_Information supplied_:
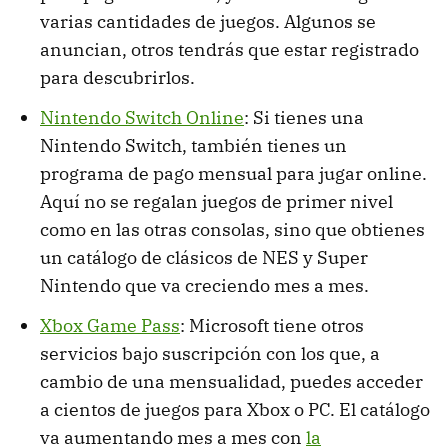
varias cantidades de juegos. Algunos se
anuncian, otros tendrás que estar registrado
para descubrirlos.
Nintendo Switch Online
: Si tienes una
Nintendo Switch, también tienes un
programa de pago mensual para jugar online.
Aquí no se regalan juegos de primer nivel
como en las otras consolas, sino que obtienes
un catálogo de clásicos de NES y Super
Nintendo que va creciendo mes a mes.
Xbox Game Pass
: Microsoft tiene otros
servicios bajo suscripción con los que, a
cambio de una mensualidad, puedes acceder
a cientos de juegos para Xbox o PC. El catálogo
va aumentando mes a mes con
la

_Requirement_: Beginning with the line that contains "servicios bajo suscripción con los que, a", return every line through the end of the data above, exactly as written.

_Solution for this task_:
servicios bajo suscripción con los que, a
cambio de una mensualidad, puedes acceder
a cientos de juegos para Xbox o PC. El catálogo
va aumentando mes a mes con
la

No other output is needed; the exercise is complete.